Yet for better or worse, that's where my curiosity is leading me.  Today, amongst the wildflowers, birdsong, and rusted-out factory remains, it all clicked into place.  I came up with a master plan for helping developmental students at my university. 

We need to set up a learning community involving basic composition, an expanded "reading and study skills" course, and the required core course called "Faith, Religion, and Society" that most first-year students take in the fall term.  The theology course would provide content for the reading and writing courses.  Since we no longer are able to have an extended summer success program, we could incorporate a summer reading program we do with all of our students, offering our developmental students an audiobook option and email or chat-type electronic encouragement to get the summer reading done thoughtfully.

For the second term, we do a slightly-less intense learning community of, say, Seminar in Thinking and Writing (our college-level writing course) and Basic Math or Spanish I . . . still providing extra support.  Do something online over the summer (a book discussion group!  popular novels! available on MP3 players for reluctant readers!) and then try to keep the learning community together for one sophomore course, like Western Cultural Traditions.

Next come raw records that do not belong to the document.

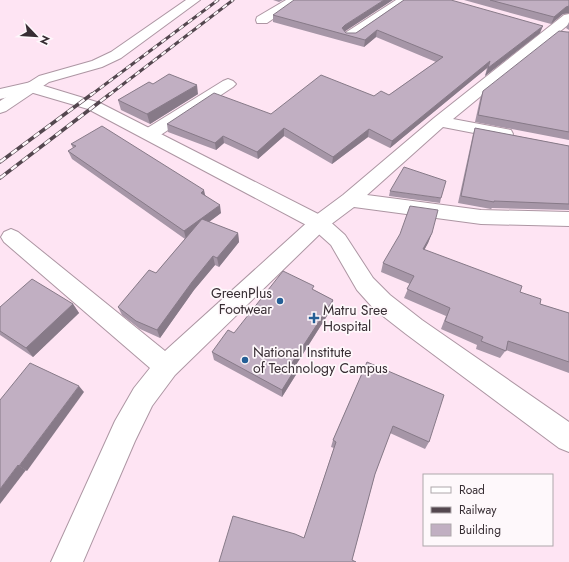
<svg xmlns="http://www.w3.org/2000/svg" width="569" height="562" font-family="Jost,sans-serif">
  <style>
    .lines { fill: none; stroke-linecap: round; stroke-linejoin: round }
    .street-casing { stroke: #ad96a3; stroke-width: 2 }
    .secondary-casing { stroke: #ad96a3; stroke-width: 2 }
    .street { fill: #fff; fill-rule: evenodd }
    .secondary { fill: #fff; fill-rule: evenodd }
    .rail-far1-casing { stroke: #54474f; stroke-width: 3 }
    .rail-casing { stroke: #54474f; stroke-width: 3.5 }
    .rail-far1 { stroke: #fef8fb; stroke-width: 2; stroke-dasharray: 5.5; stroke-linecap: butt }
    .rail { stroke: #fef8fb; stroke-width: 2.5; stroke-dasharray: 7; stroke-linecap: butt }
    .wall { fill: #a696a7 }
    .shaded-wall { fill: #877a88 }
    .building { fill: #c1afc2; stroke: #877a88 }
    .poi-dot { fill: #255f96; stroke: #fef8fb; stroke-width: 1.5 }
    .labels { text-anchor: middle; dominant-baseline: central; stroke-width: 3.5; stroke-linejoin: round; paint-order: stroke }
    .poi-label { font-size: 14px; fill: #372d33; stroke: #fef8fb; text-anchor: start }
  </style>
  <rect width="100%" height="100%" fill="#fee4f3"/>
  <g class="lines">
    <defs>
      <g id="street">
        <path d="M 186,0 L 200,0 L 121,58 L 102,67 L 49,82 L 6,111 L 0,113 L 0,101 L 39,76 L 92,61 L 111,52 Z"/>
        <path d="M 286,0 L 301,0 L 267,23 L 257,23 L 256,20 L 257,17 Z"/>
        <path d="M 396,0 L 410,0 L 355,39 L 345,39 L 343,36 L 345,33 Z"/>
        <path d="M 569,14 L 569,24 L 453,119 L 511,130 L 513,134 L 511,138 L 505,139 L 443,127 L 367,195 L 481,210 L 569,212 L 569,226 L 481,224 L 354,207 L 326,228 L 175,375 L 152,406 L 135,441 L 83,562 L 51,562 L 115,421 L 134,388 L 150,368 L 4,242 L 1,237 L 4,232 L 11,229 L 18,232 L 165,351 L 312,218 L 343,195 L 434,118 L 564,15 Z"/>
        <path d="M 228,79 L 233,81 L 236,84 L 233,87 L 156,138 L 150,139 L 144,138 L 142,134 L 144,130 L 223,81 Z"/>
      </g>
      <path id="secondary" d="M 31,82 L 100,103 L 326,218 L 345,235 L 373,278 L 390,295 L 422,320 L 569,422 L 569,452 L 559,448 L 406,334 L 374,309 L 357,290 L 331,245 L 312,228 L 88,109 L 30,92 L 0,99 L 0,89 Z"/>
    </defs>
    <use href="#street" class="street-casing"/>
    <use href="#secondary" class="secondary-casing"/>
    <use href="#street" class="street"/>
    <use href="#secondary" class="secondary"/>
    <defs>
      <g id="rail-far1">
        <path d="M 91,95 L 218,0"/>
        <path d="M 109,95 L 233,0"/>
      </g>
      <g id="rail">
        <path d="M 0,162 L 92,94"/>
        <path d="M 0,178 L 110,94"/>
      </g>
    </defs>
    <use href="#rail-far1" class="rail-far1-casing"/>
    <use href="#rail" class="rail-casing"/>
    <use href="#rail-far1" class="rail-far1"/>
    <use href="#rail" class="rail"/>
  </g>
  <g class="wall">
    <path d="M 273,0 L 283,0 L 279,2 Z"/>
    <path d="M 404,0 L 540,33 L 485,76 L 487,68 L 390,148 L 368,137 L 332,164 L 284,136 L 258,159 L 224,143 L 216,150 L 168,132 L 167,124 L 271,114 L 374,96 L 389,95 L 436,62 L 376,37 L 364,47 L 273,22 L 273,15 L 345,32 L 346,33 L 356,33 Z"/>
    <path d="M 464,0 L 569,0 L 569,13 L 563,14 L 551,24 Z"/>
    <path d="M 569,22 L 569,30 L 566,28 Z"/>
    <path d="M 567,32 L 569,32 L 569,140 L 475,122 L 480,99 L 483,91 Z"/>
    <path d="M 153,84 L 198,94 L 150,124 L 121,110 L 118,100 Z"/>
    <path d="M 475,128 L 569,146 L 569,210 L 492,208 L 491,209 L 458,203 L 473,134 Z"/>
    <path d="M 71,144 L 205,195 L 221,213 L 209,222 L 238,233 L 239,242 L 219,267 L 215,265 L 194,290 L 160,338 L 140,329 L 122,315 L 118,307 L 156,273 L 185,239 L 72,159 L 68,151 L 73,148 Z"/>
    <path d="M 390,191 L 441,198 L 440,203 L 389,196 Z"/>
    <path d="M 432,233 L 428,243 L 424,250 L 520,292 L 540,304 L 569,313 L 569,373 L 506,350 L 500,358 L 476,349 L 477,345 L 441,329 L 446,316 L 404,298 L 410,284 L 381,272 L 383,263 Z"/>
    <path d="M 314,290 L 333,300 L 332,308 L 296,365 L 297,366 L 297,373 L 282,397 L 214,360 L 212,352 L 234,333 Z"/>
    <path d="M 73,304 L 79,313 L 33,357 L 0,335 L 0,307 Z"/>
    <path d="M 367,362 L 429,442 L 425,449 L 390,433 L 375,474 L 352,560 L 304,538 L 334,448 L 331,447 L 333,440 Z"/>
  </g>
  <g class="shaded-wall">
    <path d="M 384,0 L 393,0 L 344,32 L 342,28 L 345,25 Z"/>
    <path d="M 569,6 L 569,13 L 563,14 L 551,24 L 554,17 L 566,7 Z"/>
    <path d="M 543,26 L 540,33 L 485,76 L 488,68 Z"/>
    <path d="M 377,30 L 376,37 L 364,47 L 365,40 Z"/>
    <path d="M 490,61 L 487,68 L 390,148 L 392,141 Z"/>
    <path d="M 197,85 L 198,94 L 150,124 L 147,114 Z"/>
    <path d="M 284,128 L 284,136 L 258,159 L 257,152 Z"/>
    <path d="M 369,129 L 368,137 L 332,164 L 333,157 Z"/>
    <path d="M 223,136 L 224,143 L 216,150 L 215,143 Z"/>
    <path d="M 204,190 L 206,199 L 201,193 Z"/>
    <path d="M 220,205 L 221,213 L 186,239 L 184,231 Z"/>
    <path d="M 238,233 L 239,242 L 219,267 L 217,258 Z"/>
    <path d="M 432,233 L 428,243 L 420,258 L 423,249 Z"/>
    <path d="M 213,256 L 215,265 L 194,290 L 160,338 L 157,330 L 192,282 Z"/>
    <path d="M 333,300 L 332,308 L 292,371 L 292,363 Z"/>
    <path d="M 73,304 L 79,313 L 33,357 L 26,348 Z"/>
    <path d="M 297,366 L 297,373 L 282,397 L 282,390 Z"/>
    <path d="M 79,386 L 84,392 L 27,471 L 19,466 Z"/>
    <path d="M 18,465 L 26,470 L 0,504 L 0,489 Z"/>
  </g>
  <g class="building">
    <path d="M 294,0 L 384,0 L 345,25 L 342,28 L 346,33 L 356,33 L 404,0 L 451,0 L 543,26 L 488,68 L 490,61 L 392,141 L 369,129 L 333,157 L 284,128 L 257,152 L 223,136 L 215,143 L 167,124 L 214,93 L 271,114 L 321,75 L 374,96 L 381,91 L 389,95 L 443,57 L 377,30 L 365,40 L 273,15 Z"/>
    <path d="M 490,0 L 569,0 L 569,6 L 566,7 L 554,17 Z"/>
    <path d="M 559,31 L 567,32 L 569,32 L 569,132 L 478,115 L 483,91 Z"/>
    <path d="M 169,74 L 197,85 L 147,114 L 118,100 L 149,82 L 153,84 Z"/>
    <path d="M 102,126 L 204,190 L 201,193 L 220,205 L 184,231 L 68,151 L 76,146 L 71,144 Z"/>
    <path d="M 475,128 L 569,146 L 569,204 L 494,201 L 494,202 L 461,196 Z"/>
    <path d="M 404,167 L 446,181 L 441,198 L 390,191 Z"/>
    <path d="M 410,206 L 438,210 L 432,233 L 423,249 L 522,286 L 520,292 L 541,299 L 540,304 L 569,313 L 569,362 L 508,341 L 506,351 L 481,341 L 483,337 L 445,321 L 450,308 L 407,289 L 414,276 L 383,263 L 400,234 Z"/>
    <path d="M 202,219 L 238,233 L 217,258 L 213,256 L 192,282 L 157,330 L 136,321 L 118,307 L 149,270 L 156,273 Z"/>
    <path d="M 283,271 L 314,286 L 312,289 L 333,300 L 292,363 L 297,366 L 282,390 L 212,352 L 228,330 L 234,333 Z"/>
    <path d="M 32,279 L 73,304 L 26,348 L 0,331 L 0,307 Z"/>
    <path d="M 367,362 L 444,395 L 429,442 L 393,426 L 375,474 L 352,560 L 356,562 L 219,562 L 233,516 L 295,534 L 304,538 L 336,442 L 333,440 Z"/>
    <path d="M 30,363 L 79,386 L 19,466 L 18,465 L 0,489 L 0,400 Z"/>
  </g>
  <g class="poi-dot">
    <circle cx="280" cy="301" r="4"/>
    <path d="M312 312h4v4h4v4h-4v4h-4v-4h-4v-4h4z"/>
    <circle cx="245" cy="360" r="4"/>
  </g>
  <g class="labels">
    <g class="poi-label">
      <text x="272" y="293" text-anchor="end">GreenPlus<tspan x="272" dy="16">Footwear</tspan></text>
      <text x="323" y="310">Matru Sree<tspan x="323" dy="16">Hospital</tspan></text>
      <text x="253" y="352">National Institute<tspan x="253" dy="16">of Technology Campus</tspan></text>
    </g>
  </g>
  <rect x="423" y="474" width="130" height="72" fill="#fef8fb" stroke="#aea7ab"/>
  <rect x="431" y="487" width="20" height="6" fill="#ffffff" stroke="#aea7ab"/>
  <text x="459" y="494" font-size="12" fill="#372d33">Road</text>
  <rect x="431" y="507" width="20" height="6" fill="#54474f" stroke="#aea7ab"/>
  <text x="459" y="514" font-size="12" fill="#372d33">Railway</text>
  <rect x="431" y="524" width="20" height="12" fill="#c1afc2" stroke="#aea7ab"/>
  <text x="459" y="534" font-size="12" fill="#372d33">Building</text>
  <g transform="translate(36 36) rotate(115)" stroke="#fef8fb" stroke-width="3" paint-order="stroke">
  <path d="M0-3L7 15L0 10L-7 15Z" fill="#372d33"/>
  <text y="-6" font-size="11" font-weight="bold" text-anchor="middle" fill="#372d33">N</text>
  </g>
</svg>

The challenges:  scheduling, obviously; getting a theology prof to sign on; keeping the class size small enough to give lots of individual attention but big enough for a realistic amount of attrition (and of course, financing that smaller class size).  Plus, if we're going to teach reading, then both our academic skills counselor and I need to study reading . . . but no problem there, we're both interested in doing that.  This plan takes account of two strategies that, according to a recent Chronicle of Higher Ed article,  University of Alabama has used in bolstering minority and first-generation graduation rates:  learning communities and ongoing attention to at-risk students.  Ideally, we'd also use a third strategy cited in the same article:  track students in the pilot learning community to see if their graduation rate is better than that of students outside the community. 

So that's the "how."   The "why" I'll have to get to next time.    




Holly said:

Learning communities seem to be really starting to take off at my community college, often a commonly taken gen ed class paired with developmental reading or writing (sometimes our optional 1-credit College Success Seminar as well). I haven't had a chance to teach in one myself yet, but colleagues who have talk about how energizing it is to work with another faculty member. It's an ongoing effort to publicize them though. Here's a link to what we're offering for fall semester. (And welcome to the blogosphere!!)

Lee McClain said:

Thanks, Holly. The descriptions of the learning communities you folks offer are really helpful. Collaborating with another faculty person would be fantastic. I hate to ask, but wonder if faculty get any compensation for the extra time involved in working together on a course and attending each others' classes?

Holly said:

Our Center for Teaching and Learning already had set up a semester-long program called Peer Partners, where two faculty members attend each other's classes (often doing the assignments as well). Payment for that is one course release for FT faculty and the "equivalent" cash for adjuncts. So what's been happening, often, is that two faculty members who intend to start a learning community do a Peer Partnership the semester before and use that support to plan out how their courses would be joined. During the actual running of the learning community, then, faculty may not actually be attending the other's classes (though I'd assume they would be meeting--no payment for that though).

Lee McClain said:

Sounds like your institution is pretty progressive in its support of teaching and learning.

Lee, it sounds like at SHU what should happen is a group of professors who want to build a learning community would get together and build a proposal into their professional development plan, with a request for release time.